Disability Debrief in Rehab
It's been a while. I got taken up with some disability drama in my own life so wasn't able to do our regular news updates or the exciting interviews in the pipeline. This edition will be a bit personal.
If you missed it… the last edition was an interview with Misti Ashrafun Nahar, the most popular I've done. We get into challenges with how NGOs are working on disability in Bangladesh, especially in their relation with organizations led by disabled people.
Loving the medical model after all
In late July I fell at home and fractured my hip. The operation went well, but given my impairment I don't have the upper body strength to hop out on crutches. I just got home last week after 7 weeks in hospital. Everything's going well and I'm in a much more positive stage of rehabilitation now.
I'm lucky that mostly I got, and am getting, the care that I need. It adds up to a significant package: 24-hour support on the rehab ward, some equipment for home, and 6-weeks social care with physio and other “reenablement” support. And, while I do have some comments, nearly all of the health-care workers I've met have been excellent. I'm very grateful to them and all my friends and family who've gotten me through this.
Advocacy from the hospital bed
Much to my professional delight, health systems have a lot of bureaucracy and I made a valiant effort to influence them in my favour. On getting into hospital everyone had asked me what my “pre-existing conditions” were, but a few days after my operation I realised that mine wasn't being taken into account.
My advocacy campaign was simple: I needed more physio to ensure that I didn't lose conditioning on the rest of my body while my hip was recovering. Depending on who I was talking to, my “medical needs weren't being met", “rehabilitation needs to take into account this interaction”, or “can you just help me with this for 5 minutes”.
Needless to say, raising your needs can get you into trouble later. This came when I was referred to a rehabilitation unit. The hospital which had only been providing me limited physio support referred me as needing intense physio support. The rehab unit, which has people with complex mobility needs as a target group, said they couldn't take me because of, yes, my complex mobility needs.
That was perhaps the scariest moment in the whole process as it wasn't clear what the alternative would be, and what my recovery would be without that support. Fortunately it turned out I could go, and one way or the other could get what I needed.
Reflections on inclusion
A lot of this has reminded me of the conversation about inclusive health-care I had earlier in the year with Antony Duttine, a specialist at WHO. Antony emphasizes the need for social understandings of disability within health-care, and how important it is to engage persons with disabilities in making things inclusive. From this experience I would add a few things.
The medical approach isn't working even on its own terms. Health-care systems and their specialisations seem hard-pressed to deal with the interactions of non-standard “pre-existing conditions”. This happens so frequently for people with neuromuscular conditions like my own that the specialist on my impairment has a care advisor as part of her team, to help navigate health care. She turned out to be totally invaluable.
Include yourself. I would not have received such a good standard of care without articulating my needs. And that's without even mentioning the fact I had the tools to do so and that people mostly took me seriously when I spoke. Comparing notes with other disabled folk the word on the street is “when you're at your lowest is when you need to fight for yourself”.

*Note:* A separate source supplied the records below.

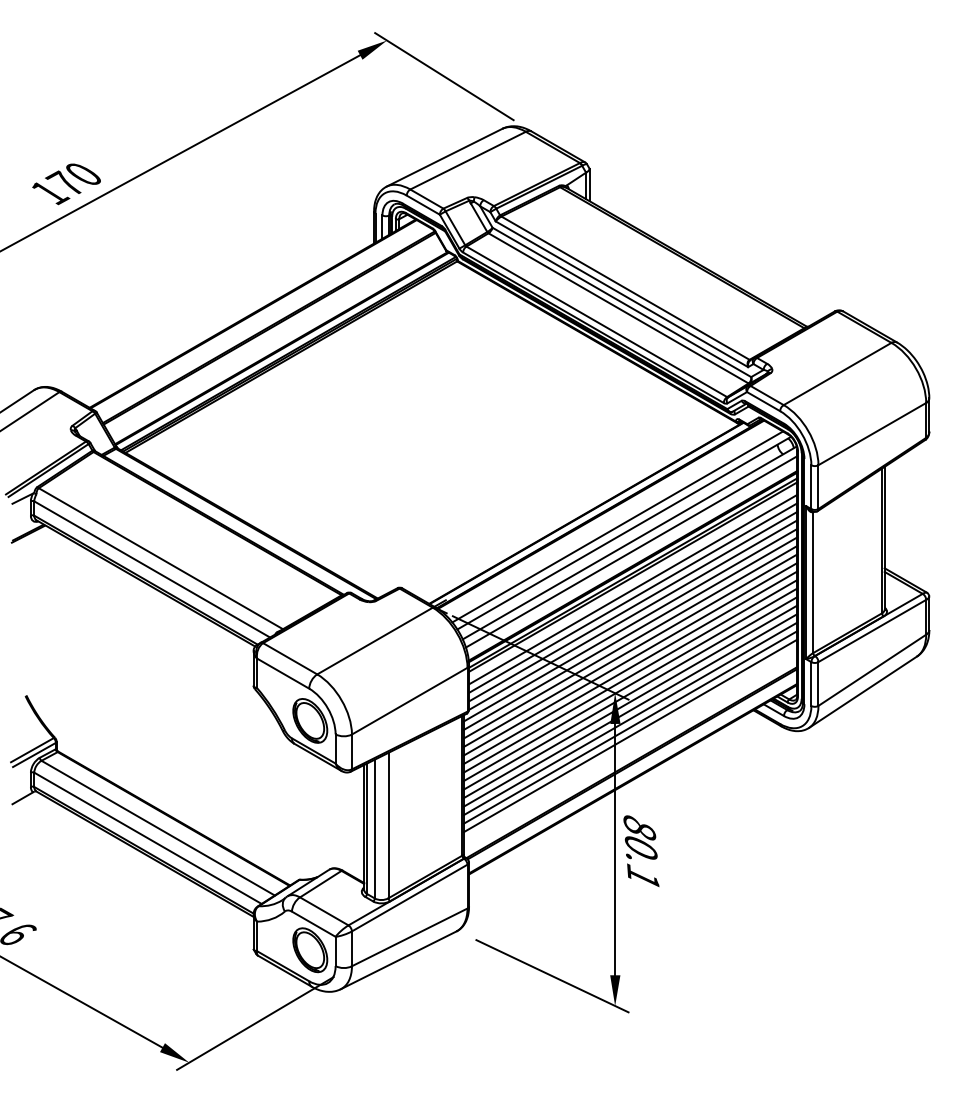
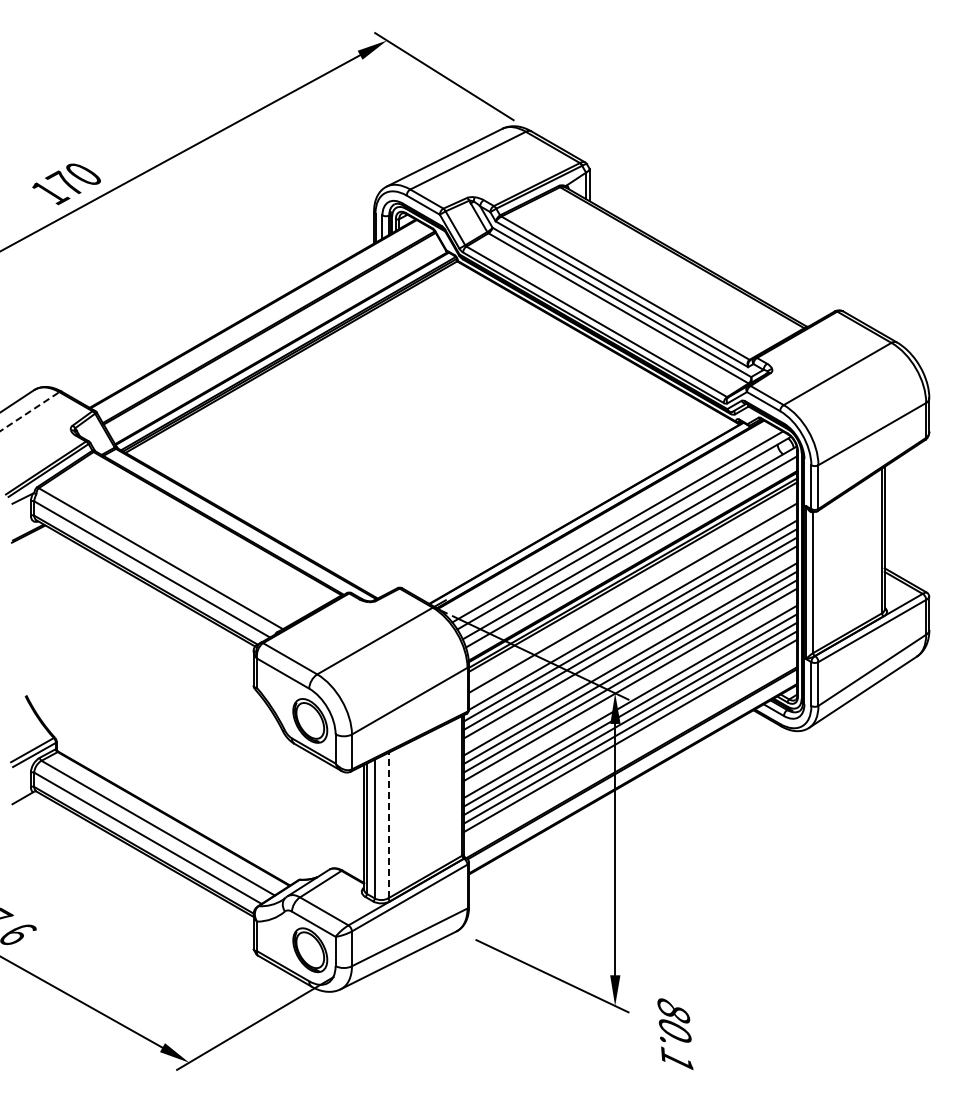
line at (30, 411): solid -> dashed
line at (633, 589): present -> none
line at (633, 606): present -> none
line at (630, 650): present -> none
line at (630, 693): present -> none
line at (388, 825): solid -> dashed
text at (641, 851) position: (641, 851) -> (675, 1034)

But including yourself is hard, and not always welcomed. At one point I needed to make my case to the consultant when I was morphine-addled and half-way through an exhausting physio session. Many doctors and other staff do not have developed skills in communicating with patients. When you're in a new medical situation you don't necessarily know what your needs are, and the professionals who could figure it out are not always joining the dots. And all this not to mention what happens when the patient finds it hard to understand and articulate what they need.
Resource constraints stop people thinking. Everyone I met was rushed off their feet and acutely aware they didn't have all the resources they should. Whenever a conversation took a turn about something I needed it would quickly fold into the limited provision available. Two conversations should be had separately: “what would be best” and then “what can be done”. If you have them at once you will not clearly diagnosis the situation or make full use of the resources you have.
What are your hospital and rehab stories?
I'm trying to think this all through, so would love to hear if you've got personal experiences of fighting with doctors, long stays in hospital or the rehabilitation journey. I’ll be on this rehab journey for some months to come, so could use the company.
Or likewise, if you've recommendations on things to listen/read/watch on related issues, that would be much appreciated.
Some disability news for luck (and a better world)
I’ll leave you with a couple of links, and stay tuned for business as usual on our news roundups. Here's an important video overview on Disability Inclusive Climate Justice:
Thanks to EDF and CBM Global for making this. You can also see a shorter version or see a recent article on how climate resilience efforts pose new risks for disabled people (September, The Hill).
Back in the community
I'm back at home, “in the community” as they call it when you're in hospital. I'm also happy to be coming back here to the community of friends and readers from around the world interested in disability.
I hope you've all been well, and hope to be back with you soon with the regular updates of disability news and going behind the scenes with people who are making the change happen.
p.s. if you love a good x-ray image, then see the art of my good friend Davey Jose whose paintings and virtual reality film are inspired by x-rays of spinal-cord injuries.